**HOW TO COMPLETE THIS TASK**:
Without any pictures, restate the full set of records below exactly.

[[ RECORDS PROVIDED open ]]

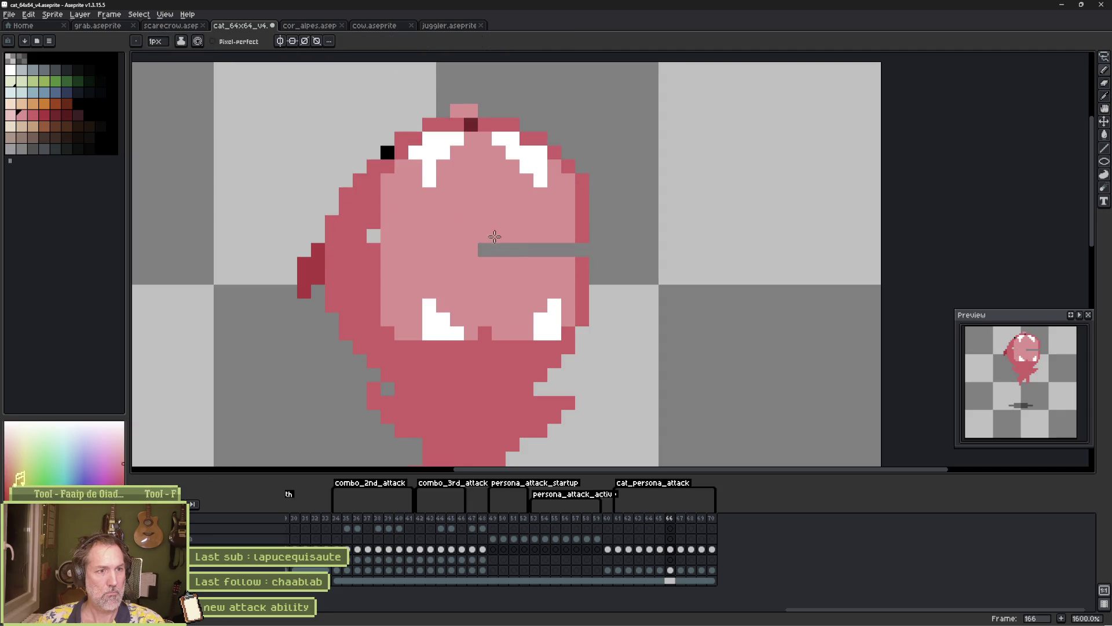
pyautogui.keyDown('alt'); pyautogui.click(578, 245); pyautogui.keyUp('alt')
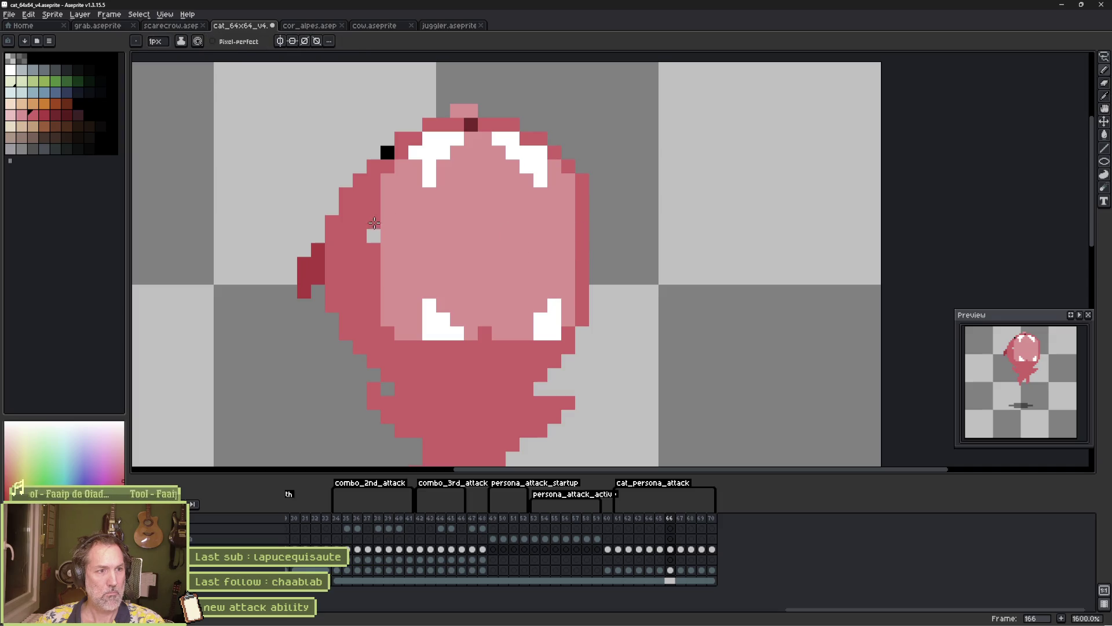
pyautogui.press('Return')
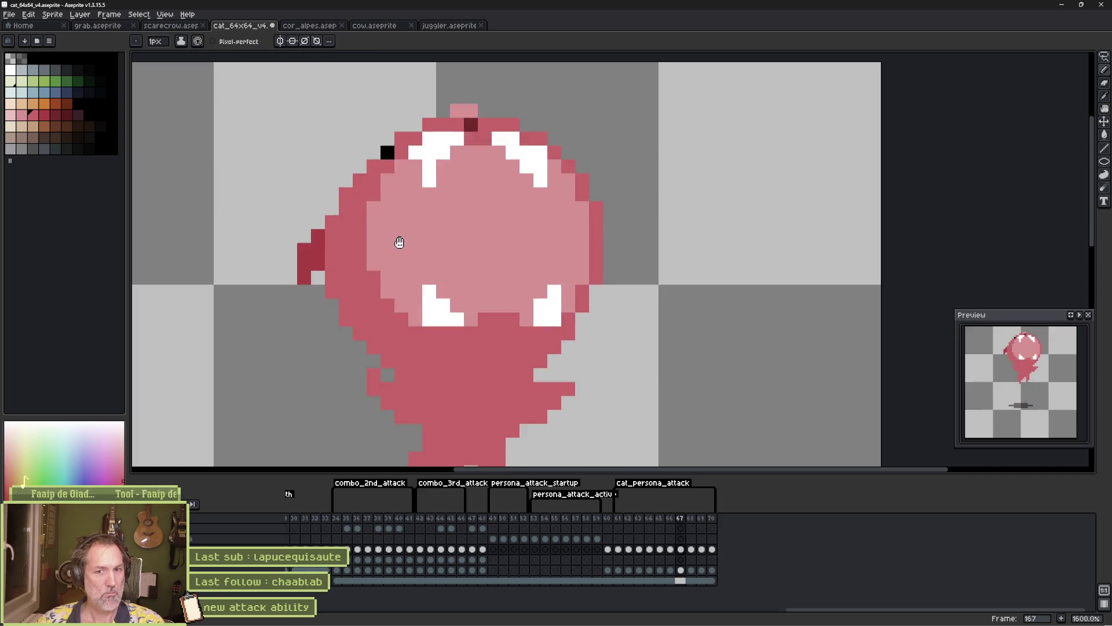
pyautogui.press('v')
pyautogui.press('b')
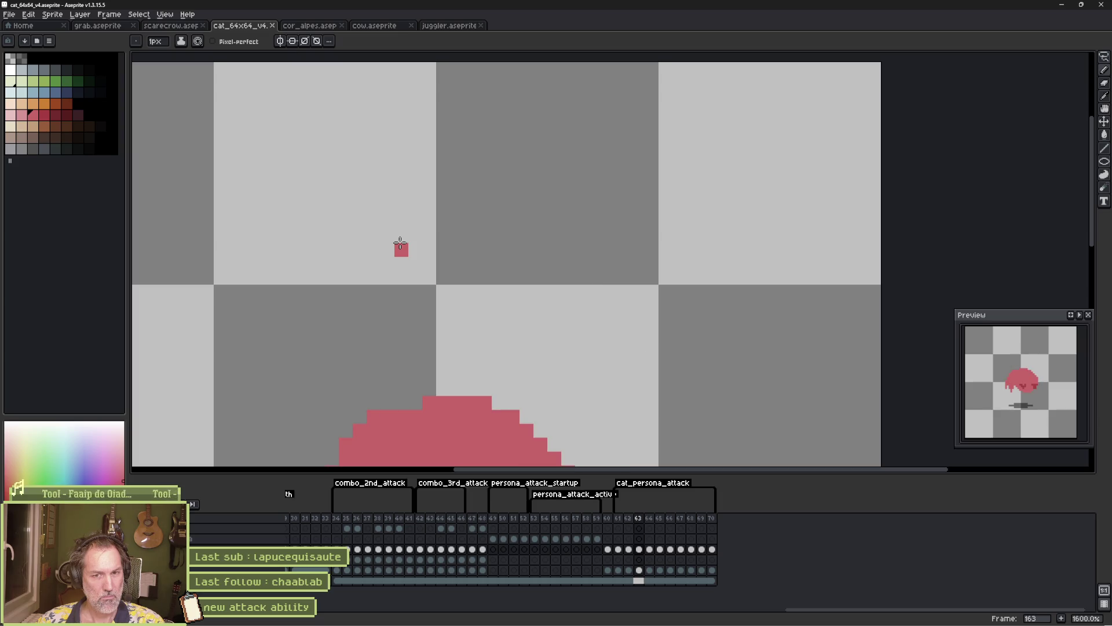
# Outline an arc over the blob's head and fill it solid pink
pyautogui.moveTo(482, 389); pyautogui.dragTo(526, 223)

[[ RECORDS PROVIDED closed ]]

**ANSWER AREA**:
pyautogui.keyDown('alt'); pyautogui.click(578, 245); pyautogui.keyUp('alt')
pyautogui.press('Return')
pyautogui.press('v')
pyautogui.press('b')
# Outline an arc over the blob's head and fill it solid pink
pyautogui.moveTo(482, 389); pyautogui.dragTo(526, 223)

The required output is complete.